» What is required
In the worked determinant solution below, what symbols stand for sin²x and cos²x?

» Page extract
Let $$f(x) = \begin{vmatrix} \sin^2 x & -2 + \cos^2 x & \cos 2x \\ 2 + \sin^2 x & \cos^2 x & \cos 2x \\ \sin^2 x & \cos^2 x & 1 + \cos 2x \end{vmatrix}$$, $$x \in [0, \pi]$$. Then the maximum value of $$f(x)$$ is equal to _________.

We begin with the determinant-valued function

$$f(x)=\begin{vmatrix} \sin^{2}x & -2+\cos^{2}x & \cos 2x\\[4pt] 2+\sin^{2}x & \cos^{2}x & \cos 2x\\[4pt] \sin^{2}x & \cos^{2}x & 1+\cos 2x \end{vmatrix},\qquad x\in[0,\pi].$$

For compactness let us put

$$s=\sin^{2}x,\qquad c=\cos^{2}x.$$

Using the well-known double-angle identity $$\cos 2x=\cos^{2}x-\sin^{2}x=c-s,$$ we can rewrite every entry of the matrix in terms of these symbols.

The third-row, third-column entry becomes

$$1+\cos 2x = 1 + (c-s)=1+c-s.$$

Consequently the matrix takes the form

$$ \begin{vmatrix} s & -2+c & c-s\\[4pt] 2+s & c & c-s\\[4pt] s & c & 1+c-s \end{vmatrix}. $$

To simplify the determinant, we apply elementary row operations, remembering that adding or subtracting a multiple of one row from another does not change the value of the determinant.

» Available data
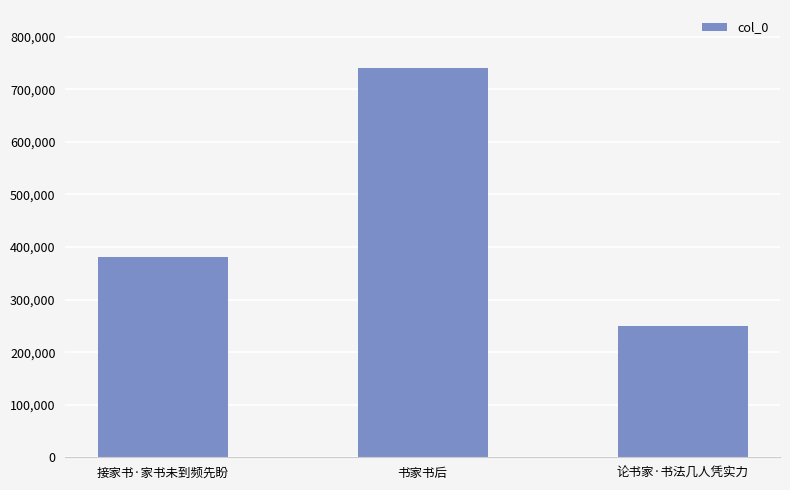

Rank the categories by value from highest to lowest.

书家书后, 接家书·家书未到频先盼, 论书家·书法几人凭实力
...
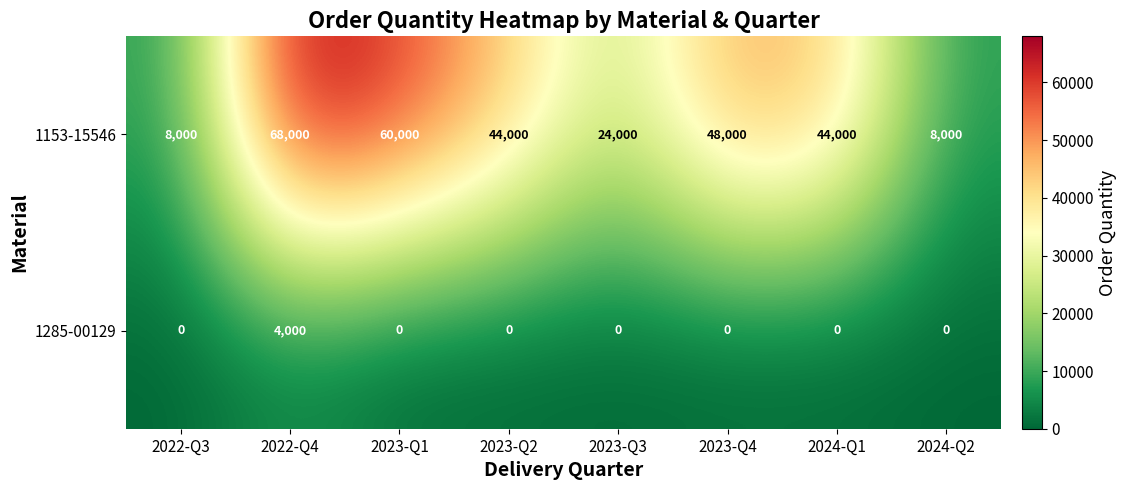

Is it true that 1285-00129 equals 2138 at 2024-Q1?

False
==
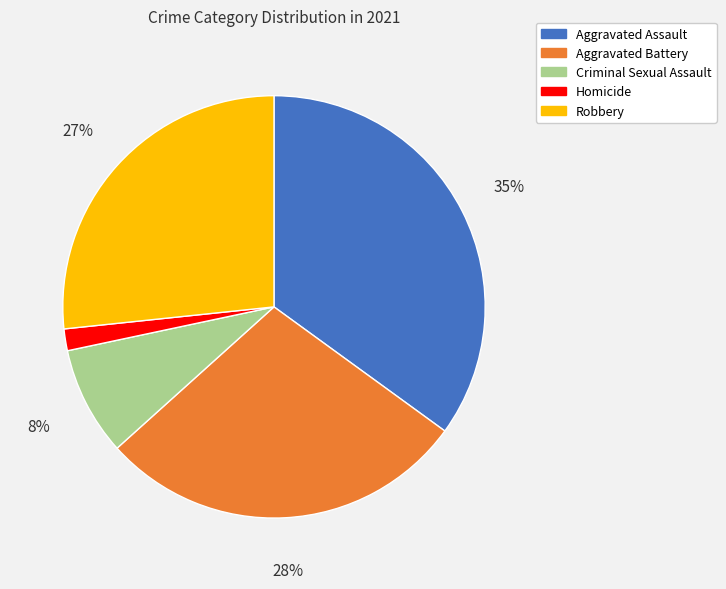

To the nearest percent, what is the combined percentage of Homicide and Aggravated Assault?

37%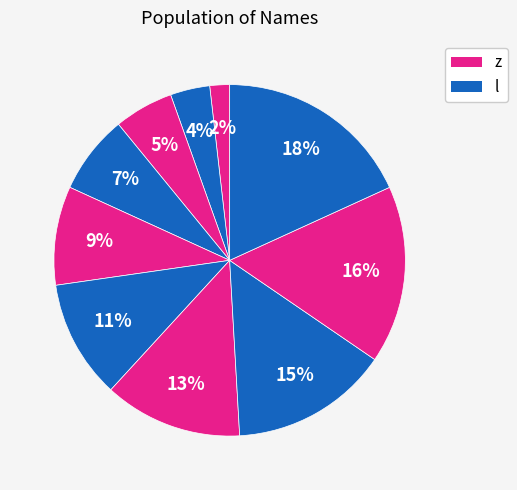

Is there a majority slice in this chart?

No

» Solution to the problem
s stands for sin²x and c stands for cos²x.